The City Council voted 7-0 on a deal that ends a political stalemate after more than a dozen women publicly identified themselves as targets of unwanted advances, including touching, forcible kisses and lurid comments.

The 70-year-old Filner, a Democrat who served 20 years in Congress before becoming mayor of the nation’s eighth-largest city, apologized to accusers but denied ever sexually harassing them.

He previously insisted he still could be an effective mayor and underwent two weeks of behavioral therapy before returning to work this week.

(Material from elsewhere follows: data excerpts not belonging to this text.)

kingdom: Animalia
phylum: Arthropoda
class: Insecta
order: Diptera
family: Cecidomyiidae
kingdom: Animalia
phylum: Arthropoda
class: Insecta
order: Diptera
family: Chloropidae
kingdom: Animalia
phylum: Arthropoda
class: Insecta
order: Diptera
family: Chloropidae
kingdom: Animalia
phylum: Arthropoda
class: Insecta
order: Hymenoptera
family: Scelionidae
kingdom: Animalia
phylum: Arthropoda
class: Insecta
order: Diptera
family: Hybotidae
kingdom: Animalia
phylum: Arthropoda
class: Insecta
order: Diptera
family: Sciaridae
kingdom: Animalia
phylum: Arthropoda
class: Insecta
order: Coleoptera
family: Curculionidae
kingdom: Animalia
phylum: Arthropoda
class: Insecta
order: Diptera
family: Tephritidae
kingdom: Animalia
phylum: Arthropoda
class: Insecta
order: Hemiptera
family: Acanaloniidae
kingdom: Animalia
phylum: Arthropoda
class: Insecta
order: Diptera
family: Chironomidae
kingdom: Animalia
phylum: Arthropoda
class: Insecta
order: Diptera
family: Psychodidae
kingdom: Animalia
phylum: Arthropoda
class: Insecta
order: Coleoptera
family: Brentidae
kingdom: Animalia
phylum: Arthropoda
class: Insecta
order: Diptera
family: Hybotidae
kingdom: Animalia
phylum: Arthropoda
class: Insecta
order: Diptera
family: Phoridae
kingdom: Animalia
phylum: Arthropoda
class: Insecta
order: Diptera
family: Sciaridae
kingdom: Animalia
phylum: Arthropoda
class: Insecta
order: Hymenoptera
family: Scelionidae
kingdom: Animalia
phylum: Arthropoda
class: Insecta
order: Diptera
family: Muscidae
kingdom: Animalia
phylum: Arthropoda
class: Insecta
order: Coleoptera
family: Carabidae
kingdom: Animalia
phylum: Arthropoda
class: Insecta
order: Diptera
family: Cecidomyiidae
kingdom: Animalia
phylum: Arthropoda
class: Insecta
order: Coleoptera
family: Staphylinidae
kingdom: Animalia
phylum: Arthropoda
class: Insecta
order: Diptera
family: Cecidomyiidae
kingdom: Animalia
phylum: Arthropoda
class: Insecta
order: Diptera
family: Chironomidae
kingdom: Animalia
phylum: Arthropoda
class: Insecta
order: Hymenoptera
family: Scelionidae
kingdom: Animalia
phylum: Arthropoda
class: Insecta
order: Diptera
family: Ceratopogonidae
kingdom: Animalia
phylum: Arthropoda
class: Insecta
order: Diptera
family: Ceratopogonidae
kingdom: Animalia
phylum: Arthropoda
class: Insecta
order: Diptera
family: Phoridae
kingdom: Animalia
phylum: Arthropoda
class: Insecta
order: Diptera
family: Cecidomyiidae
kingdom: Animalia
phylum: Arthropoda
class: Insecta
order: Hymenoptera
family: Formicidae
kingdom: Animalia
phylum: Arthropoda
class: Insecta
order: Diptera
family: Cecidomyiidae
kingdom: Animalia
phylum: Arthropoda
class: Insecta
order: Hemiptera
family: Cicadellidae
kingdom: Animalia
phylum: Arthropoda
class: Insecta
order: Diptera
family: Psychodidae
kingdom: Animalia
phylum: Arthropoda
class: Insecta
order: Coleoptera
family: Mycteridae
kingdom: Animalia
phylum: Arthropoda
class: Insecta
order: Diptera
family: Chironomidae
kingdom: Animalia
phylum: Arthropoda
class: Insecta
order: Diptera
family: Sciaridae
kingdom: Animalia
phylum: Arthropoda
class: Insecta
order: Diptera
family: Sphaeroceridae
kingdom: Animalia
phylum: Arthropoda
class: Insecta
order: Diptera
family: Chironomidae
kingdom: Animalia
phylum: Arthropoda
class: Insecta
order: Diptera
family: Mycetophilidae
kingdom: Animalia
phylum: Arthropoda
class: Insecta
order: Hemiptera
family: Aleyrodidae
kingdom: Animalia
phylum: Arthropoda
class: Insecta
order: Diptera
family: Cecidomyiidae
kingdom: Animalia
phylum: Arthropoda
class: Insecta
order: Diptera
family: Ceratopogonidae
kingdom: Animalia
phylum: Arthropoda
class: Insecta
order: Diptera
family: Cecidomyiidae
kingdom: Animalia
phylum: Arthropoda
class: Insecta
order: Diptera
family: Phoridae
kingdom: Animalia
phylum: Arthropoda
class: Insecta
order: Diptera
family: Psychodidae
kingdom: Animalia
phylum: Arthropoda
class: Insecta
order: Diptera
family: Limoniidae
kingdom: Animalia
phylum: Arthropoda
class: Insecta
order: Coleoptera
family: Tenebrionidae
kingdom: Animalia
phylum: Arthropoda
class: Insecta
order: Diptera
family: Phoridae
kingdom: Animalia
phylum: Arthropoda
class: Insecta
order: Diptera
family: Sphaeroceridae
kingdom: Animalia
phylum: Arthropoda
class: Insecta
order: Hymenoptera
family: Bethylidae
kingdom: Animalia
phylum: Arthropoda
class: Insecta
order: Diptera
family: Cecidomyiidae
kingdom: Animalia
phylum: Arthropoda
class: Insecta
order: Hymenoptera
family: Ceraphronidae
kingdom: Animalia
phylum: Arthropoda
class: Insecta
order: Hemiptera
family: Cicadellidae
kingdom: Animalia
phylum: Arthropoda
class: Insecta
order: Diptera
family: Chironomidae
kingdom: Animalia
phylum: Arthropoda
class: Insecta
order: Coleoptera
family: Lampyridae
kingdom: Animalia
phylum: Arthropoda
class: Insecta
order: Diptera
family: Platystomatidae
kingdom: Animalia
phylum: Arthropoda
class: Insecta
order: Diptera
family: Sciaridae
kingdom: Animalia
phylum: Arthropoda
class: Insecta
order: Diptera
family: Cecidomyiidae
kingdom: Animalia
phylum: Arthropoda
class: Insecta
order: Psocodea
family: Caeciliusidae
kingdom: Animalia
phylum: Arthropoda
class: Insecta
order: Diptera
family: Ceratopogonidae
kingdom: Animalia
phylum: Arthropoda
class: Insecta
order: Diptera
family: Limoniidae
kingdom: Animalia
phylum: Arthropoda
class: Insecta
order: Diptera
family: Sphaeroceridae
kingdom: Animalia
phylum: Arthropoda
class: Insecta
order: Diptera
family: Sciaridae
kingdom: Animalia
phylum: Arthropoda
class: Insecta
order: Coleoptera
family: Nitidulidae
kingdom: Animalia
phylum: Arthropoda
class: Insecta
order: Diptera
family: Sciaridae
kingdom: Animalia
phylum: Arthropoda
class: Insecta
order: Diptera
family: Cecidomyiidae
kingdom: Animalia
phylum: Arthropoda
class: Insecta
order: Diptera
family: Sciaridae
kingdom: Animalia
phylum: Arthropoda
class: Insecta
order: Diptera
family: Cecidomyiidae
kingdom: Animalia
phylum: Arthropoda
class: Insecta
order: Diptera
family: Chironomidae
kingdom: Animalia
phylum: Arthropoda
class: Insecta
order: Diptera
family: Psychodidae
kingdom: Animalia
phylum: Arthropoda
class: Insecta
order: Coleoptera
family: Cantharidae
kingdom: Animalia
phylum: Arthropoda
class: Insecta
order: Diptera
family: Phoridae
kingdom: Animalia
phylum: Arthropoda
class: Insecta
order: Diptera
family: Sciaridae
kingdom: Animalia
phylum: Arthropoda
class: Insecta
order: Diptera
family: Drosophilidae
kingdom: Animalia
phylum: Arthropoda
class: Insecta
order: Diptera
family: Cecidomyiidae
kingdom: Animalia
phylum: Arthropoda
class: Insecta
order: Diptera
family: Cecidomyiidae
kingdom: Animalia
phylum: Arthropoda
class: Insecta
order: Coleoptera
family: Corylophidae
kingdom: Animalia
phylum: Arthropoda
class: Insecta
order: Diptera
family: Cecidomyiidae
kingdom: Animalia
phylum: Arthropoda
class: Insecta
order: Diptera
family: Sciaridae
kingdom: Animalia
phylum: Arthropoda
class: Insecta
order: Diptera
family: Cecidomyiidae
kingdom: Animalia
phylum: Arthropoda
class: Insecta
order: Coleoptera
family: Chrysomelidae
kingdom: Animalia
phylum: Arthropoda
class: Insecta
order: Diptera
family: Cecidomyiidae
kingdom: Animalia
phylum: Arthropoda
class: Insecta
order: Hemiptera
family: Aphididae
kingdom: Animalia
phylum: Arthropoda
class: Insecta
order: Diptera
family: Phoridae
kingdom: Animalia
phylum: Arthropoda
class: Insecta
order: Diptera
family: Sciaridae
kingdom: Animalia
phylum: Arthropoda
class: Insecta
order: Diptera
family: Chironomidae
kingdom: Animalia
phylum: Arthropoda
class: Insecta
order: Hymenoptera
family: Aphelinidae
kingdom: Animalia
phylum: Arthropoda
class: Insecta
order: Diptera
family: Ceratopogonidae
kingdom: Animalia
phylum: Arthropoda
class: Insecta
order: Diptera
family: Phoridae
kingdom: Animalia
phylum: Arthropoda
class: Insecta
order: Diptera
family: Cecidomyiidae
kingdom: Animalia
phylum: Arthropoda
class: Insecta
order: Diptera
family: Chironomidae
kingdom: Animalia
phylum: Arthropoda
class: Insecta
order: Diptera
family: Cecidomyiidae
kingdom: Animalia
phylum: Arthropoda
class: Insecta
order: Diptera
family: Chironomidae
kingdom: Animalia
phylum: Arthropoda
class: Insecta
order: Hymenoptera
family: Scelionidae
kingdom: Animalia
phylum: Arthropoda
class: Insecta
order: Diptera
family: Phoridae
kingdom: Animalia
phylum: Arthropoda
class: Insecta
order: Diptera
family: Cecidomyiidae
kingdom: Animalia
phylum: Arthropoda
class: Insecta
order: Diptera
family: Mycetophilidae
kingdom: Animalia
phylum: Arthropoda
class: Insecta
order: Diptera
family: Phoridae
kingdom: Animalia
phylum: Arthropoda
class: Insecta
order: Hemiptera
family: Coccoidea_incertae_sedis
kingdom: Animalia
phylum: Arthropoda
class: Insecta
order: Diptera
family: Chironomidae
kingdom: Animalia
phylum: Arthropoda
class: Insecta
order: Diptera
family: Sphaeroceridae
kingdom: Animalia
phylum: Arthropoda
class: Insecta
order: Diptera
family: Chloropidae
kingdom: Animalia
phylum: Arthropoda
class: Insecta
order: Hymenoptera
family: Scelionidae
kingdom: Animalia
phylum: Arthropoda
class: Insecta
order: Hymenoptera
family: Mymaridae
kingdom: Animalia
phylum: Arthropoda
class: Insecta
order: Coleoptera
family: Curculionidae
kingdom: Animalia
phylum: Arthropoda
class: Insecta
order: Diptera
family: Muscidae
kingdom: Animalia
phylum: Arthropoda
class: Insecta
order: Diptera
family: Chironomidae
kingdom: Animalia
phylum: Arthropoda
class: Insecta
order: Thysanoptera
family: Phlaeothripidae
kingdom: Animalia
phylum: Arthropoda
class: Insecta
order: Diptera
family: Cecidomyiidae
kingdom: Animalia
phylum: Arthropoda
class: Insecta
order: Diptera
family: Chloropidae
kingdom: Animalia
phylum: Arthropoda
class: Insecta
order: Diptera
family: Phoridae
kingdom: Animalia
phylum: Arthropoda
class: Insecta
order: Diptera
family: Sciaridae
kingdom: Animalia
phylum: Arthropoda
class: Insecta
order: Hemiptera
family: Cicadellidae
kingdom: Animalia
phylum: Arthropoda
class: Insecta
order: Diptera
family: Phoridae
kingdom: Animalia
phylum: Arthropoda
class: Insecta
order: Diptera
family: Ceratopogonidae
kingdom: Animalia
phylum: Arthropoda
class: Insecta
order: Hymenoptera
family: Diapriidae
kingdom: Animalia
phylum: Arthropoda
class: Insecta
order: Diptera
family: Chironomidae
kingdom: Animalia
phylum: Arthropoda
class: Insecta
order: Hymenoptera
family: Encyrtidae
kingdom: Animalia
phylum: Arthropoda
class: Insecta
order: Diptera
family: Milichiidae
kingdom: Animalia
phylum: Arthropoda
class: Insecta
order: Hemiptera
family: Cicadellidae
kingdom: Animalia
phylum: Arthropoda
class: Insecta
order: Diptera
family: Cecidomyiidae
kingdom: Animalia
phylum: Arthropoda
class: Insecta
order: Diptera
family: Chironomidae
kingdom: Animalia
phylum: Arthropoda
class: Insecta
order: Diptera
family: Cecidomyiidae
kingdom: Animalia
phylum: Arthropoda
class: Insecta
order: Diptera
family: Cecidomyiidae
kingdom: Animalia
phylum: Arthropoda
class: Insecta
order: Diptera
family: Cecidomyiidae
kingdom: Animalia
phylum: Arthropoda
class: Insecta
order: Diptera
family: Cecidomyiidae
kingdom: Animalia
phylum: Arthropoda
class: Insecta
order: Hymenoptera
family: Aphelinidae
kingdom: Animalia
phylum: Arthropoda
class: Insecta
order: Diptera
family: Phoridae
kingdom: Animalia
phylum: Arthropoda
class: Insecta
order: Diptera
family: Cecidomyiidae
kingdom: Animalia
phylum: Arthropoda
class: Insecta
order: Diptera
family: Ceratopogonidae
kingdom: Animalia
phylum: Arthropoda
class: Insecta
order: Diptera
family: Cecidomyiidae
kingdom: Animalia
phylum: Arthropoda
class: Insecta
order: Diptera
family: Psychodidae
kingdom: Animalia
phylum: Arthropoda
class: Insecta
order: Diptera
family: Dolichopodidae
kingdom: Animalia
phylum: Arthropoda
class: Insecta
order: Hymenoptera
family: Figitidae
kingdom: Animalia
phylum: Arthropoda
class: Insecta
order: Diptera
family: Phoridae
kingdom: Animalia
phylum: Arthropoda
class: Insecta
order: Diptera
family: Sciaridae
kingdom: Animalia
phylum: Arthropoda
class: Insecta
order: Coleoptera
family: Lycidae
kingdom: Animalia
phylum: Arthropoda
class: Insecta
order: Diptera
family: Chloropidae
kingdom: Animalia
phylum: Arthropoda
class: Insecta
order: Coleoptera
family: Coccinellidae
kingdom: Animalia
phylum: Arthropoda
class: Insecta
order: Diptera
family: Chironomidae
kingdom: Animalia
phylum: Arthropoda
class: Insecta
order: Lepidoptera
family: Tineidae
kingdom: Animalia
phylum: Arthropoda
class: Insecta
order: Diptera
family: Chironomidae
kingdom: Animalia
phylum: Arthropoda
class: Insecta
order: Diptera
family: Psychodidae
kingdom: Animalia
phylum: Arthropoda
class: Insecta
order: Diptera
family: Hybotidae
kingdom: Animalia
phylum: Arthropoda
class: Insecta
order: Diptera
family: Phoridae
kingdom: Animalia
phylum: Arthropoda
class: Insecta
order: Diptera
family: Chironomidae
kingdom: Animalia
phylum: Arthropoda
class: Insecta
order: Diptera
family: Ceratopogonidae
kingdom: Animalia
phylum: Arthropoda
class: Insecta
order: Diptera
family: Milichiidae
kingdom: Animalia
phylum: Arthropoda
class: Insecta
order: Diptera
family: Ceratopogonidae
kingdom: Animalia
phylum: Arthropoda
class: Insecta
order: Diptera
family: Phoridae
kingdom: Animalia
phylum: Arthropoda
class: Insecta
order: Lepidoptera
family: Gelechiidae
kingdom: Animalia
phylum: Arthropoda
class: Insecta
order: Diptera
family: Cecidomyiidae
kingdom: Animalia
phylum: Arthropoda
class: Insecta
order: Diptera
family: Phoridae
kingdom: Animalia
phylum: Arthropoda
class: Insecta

Regulators to seek new silica dust limits

WASHINGTON – Federal regulators are proposing a long-awaited rule that would dramatically limit workplace exposure to silica dust.

Officials at the Occupational Safety and Health Administration say the new limits would save nearly 700 lives each year and prevent thousands of illnesses, including cancer and lung disease.

The rule would cut in half the amount of silica exposure currently allowed for general industry and maritime workers.

Soldier receives life in deaths of Afghanis

JOINT BASE LEWIS-MCCHORD, Wash. – The U.S. soldier who massacred 16 Afghan civilians last year in one of the worst atrocities of the Iraq and Afghanistan wars was sentenced Friday to life in prison with no chance of parole – the most severe sentence possible, but one that left surviving victims and relatives of the dead deeply unsatisfied.

“We wanted this murderer to be executed,” said Hajji Mohammad Wazir, who lost 11 family members in the attack by Staff Sgt. Robert Bales. “We were brought all the way from Afghanistan to see if justice would be served. Not our way – justice was served the American way.”

Bales, 40, pleaded guilty in June in a deal to avoid the death penalty for his March 11, 2012, raids in Kandahar province.